Cranes and container trucks are seen at the port of Manila on August 30. The Philippines said Thursday the economy grew a better-than-forecast 5.9 percent in the three months to June, largely due to a strong services sector

Manila (Philippine Daily Inquirer/ANN) - Philippine merchandise exports topped those of other Asian countries in the first 11 months of 2012, the National Economic and Development Authority (Neda) said yesterday.

But private economists believe a strong rebound in outbound shipments may still be a long way off.

Merchandise exports earnings in November grew 5.5 per cent to US$3.551 billion, from the $3.366 billion seen the previous year. This brought year-to-date exports to $48.026 billion-7 per cent up from the $44.898 billion recorded in the same period of 2011, the National Statistics Office said.
The growth was due to higher value in shipments of such commodities as metal components, woodcraft and furniture, electronic products, cathodes, refined copper and ignition wiring sets, and other parts used in manufacturing vehicles, aircraft and ships.

On a monthly basis, exports contracted by 19.4 per cent from the $4.408 billion posted in October 2012.

"I expect similar (growth) trends in December, but I think a complete rebound isn't forthcoming because the [economies of] US and Europe have not recovered," Cid L. Terosa of the University of Asia and the Pacific said via text message.

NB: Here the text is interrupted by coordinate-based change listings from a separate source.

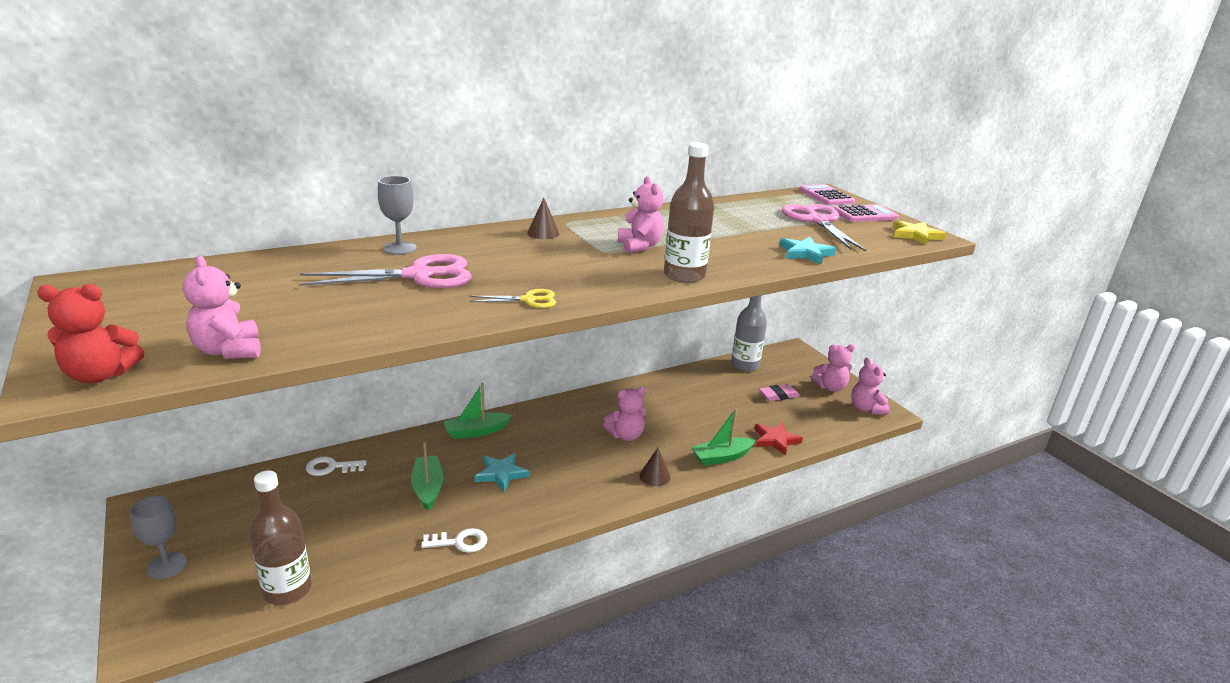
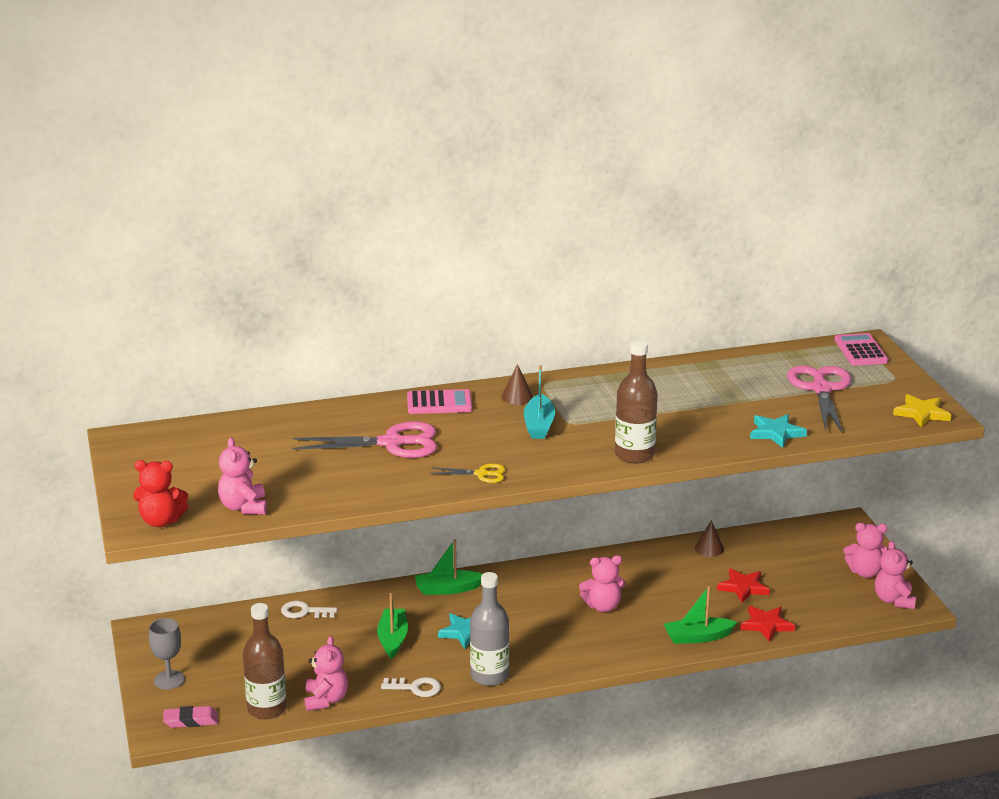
camera: 15 degrees right, 0 degrees up
(399, 248) = (378, 411): grey goblet -> none
(574, 255) = (539, 425): none -> turquoise boat
(639, 246) = (607, 417): pink teddy bear -> pink teddy bear (326, 700)
(655, 476) = (619, 649): brown cone -> brown cone (709, 549)
(740, 408) = (743, 587): none -> red star
(745, 365) = (773, 538): grey bottle -> grey bottle (489, 676)
(778, 395) = (796, 577): pink eraser -> pink eraser (191, 720)
(865, 214) = (885, 381): pink calculator -> pink calculator (439, 403)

For Benjamin E. Diokno of the UP School of Economics, the growth in November exports was "lacklustre".

Diokno said the outlook for Philippine exports continues to be "gloomy" due to three factors: a world economy that remains weak, an appreciating peso, and heavy reliance on electronic products."Exports of electronic products contracted by 5.19 year-to-date. This problem could be both transitory and structural. A strong recovery in December is unlikely," Diokno said via e-mail.

Electronics accounted for 48.8 per cent of total exports revenue last November, earning $1.734 billion-13.3 per cent up from the $1.523 billion reported a year ago. Semiconductors was the top earner in the electronics sector with $1.402 billion in receipts-a 15.5-per cent growth from the $1.213 billion seen in November 2011. But on a monthly basis, electronic products, as well as semiconductors, dropped 8.8 per cent and 10.4 per cent, respectively.

The next-best performers were woodcraft and furniture ($271.32 million, 56 per cent up from $173.9 million), apparel and clothing accessories ($113.7 million, 13.1 per cent down from $130.76 million), and electrical wiring harness for motor vehicles ($109.7 million, 6.2 per cent up from $103.31 million).

Metal components excluding brakes grew the fastest among the country's top exports with shipments worth $129.05 million-163.5 per cent up from $48.97 million.Receipts from the top 10 exports reached $2.557 billion, accounting for 72 per cent of the total.

Japan was the top destination of Philippine exports accounting for 20.8-per cent share of the total with receipts worth $740.21 million.

The United States followed with $458.37 million in receipts, while Hong Kong received shipments worth $373.81 million.